There's just one thing I'm trying to do and I didn't find any hints
in the manual: I want to index just a part of a string in a column.

The situation: I have roughly 300.000 rows, and in the column we're
looking at, most of the entries have less than 200 chars. However,
there are some (very few) that have more than 3000 chars, and
postmaster relplies that this is too many for the index (b-tree).

So I would like to say 'index only the first 200 chars of the
column', which will result in a full index of 99.9 % of my entries. I
did this in MySQL, but I didn't find it in the pg manual.

How do I proceed?

best regards, and TIA
Christoph Pingel


Re: indexing just a part of a string

From
Alban Hertroys
Date:
Christoph Pingel wrote:
> So I would like to say 'index only the first 200 chars of the column',
> which will result in a full index of 99.9 % of my entries. I did this in
> MySQL, but I didn't find it in the pg manual.
>
> How do I proceed?

You could do:

CREATE INDEX <index name>
ON <table name> (SUBSTRING(<column name>, 1, 200))

But that may cause the index to be used only if you query for results
using SUBSTRING(). I don't know; You can test if it uses an index scan
using EXPLAIN.

You could also use separate indices for the short and the long string
variants, or maybe you could use a column that's better suited to the
task (for example, a column with an MD5 hash of the text or an integer
based on a sequence).
You could also try a different type of index, an ltree (contrib) for
example.

It all pretty much depends on what you're trying to do. In any case, you
should take a look at the documentation for CREATE INDEX, there are
possibilities.

Out of general curiosity: I mentioned using a hashed column as a
possible solution. Would that be equivalent to using a hash index? Or is
searching a hash value in a btree index actually faster than in a hash
index?

--
Alban Hertroys
MAG Productions

T: +31(0)53 4346874
F: +31(0)53 4346876
E: alban@magproductions.nl
W: http://www.magproductions.nl

Re: indexing just a part of a string

From
"Ian Harding"
Date:
You can use a functional index.  Something like

CREATE INDEX foo ON bar (substring(blah,1,200))

Should work I think.

Ian Harding
Programmer/Analyst II
Tacoma-Pierce County Health Department
iharding@tpchd.org
Phone: (253) 798-3549
Pager: (253) 754-0002

>>> Christoph Pingel <ch.pingel@web.de> 02/08/05 2:50 AM >>>
I'm new to PostgreSQL, and it has been a pleasure so far.

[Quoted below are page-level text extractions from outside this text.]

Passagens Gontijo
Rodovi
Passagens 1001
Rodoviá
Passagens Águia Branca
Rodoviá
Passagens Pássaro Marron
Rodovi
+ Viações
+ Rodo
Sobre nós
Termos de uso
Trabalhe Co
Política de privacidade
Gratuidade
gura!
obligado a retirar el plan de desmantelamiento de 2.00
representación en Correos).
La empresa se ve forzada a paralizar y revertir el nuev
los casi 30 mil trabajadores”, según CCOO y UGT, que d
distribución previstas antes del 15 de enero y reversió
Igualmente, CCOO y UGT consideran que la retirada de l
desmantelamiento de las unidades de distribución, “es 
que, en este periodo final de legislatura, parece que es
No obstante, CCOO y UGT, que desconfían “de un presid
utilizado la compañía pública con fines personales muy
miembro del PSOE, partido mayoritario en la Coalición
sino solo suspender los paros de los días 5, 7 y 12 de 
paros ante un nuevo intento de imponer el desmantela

There's just one thing I'm trying to do and I didn't find any hints
in the manual: I want to index just a part of a string in a column.

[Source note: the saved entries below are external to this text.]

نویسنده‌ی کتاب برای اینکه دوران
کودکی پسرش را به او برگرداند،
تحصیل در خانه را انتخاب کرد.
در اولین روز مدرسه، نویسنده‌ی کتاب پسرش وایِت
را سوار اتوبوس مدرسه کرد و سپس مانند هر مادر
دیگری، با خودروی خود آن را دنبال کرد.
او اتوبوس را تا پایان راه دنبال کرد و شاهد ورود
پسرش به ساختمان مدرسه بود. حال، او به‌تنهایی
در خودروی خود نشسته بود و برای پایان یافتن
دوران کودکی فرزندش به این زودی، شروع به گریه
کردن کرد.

The situation: I have roughly 300.000 rows, and in the column we're
looking at, most of the entries have less than 200 chars. However,
there are some (very few) that have more than 3000 chars, and
postmaster relplies that this is too many for the index (b-tree).

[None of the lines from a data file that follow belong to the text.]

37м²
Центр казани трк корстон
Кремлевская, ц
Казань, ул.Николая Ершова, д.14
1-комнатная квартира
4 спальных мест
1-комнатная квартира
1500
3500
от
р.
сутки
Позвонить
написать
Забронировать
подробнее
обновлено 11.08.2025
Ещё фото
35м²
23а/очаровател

So I would like to say 'index only the first 200 chars of the
column', which will result in a full index of 99.9 % of my entries. I
did this in MySQL, but I didn't find it in the pg manual.

How do I proceed?

best regards, and TIA
Christoph Pingel


---------------------------(end of broadcast)---------------------------
TIP 1: subscribe and unsubscribe commands go to majordomo@postgresql.org


Re: indexing just a part of a string

From
Christopher Browne
Date:
In the last exciting episode, ch.pingel@web.de (Christoph Pingel) wrote:
> I'm new to PostgreSQL, and it has been a pleasure so far.
>
> There's just one thing I'm trying to do and I didn't find any hints in
> the manual: I want to index just a part of a string in a column.
>
> The situation: I have roughly 300.000 rows, and in the column we're
> looking at, most of the entries have less than 200 chars. However,
> there are some (very few) that have more than 3000 chars, and
> postmaster relplies that this is too many for the index (b-tree).
>
> So I would like to say 'index only the first 200 chars of the column',
> which will result in a full index of 99.9 % of my entries. I did this
> in MySQL, but I didn't find it in the pg manual.
>
> How do I proceed?

You might look at using a functional index:

<http://www.postgresql.org/docs/7.3/interactive/indexes-functional.html>

You'd therefore create a "first_200_chars()" function, and then create
an index using that function.
--
wm(X,Y):-write(X),write('@'),write(Y). wm('cbbrowne','gmail.com').
http://cbbrowne.com/info/postgresql.html
Signs  of  a Klingon  Programmer  #10:  "You cannot  really appreciate
Dilbert unless you've read it in the original Klingon."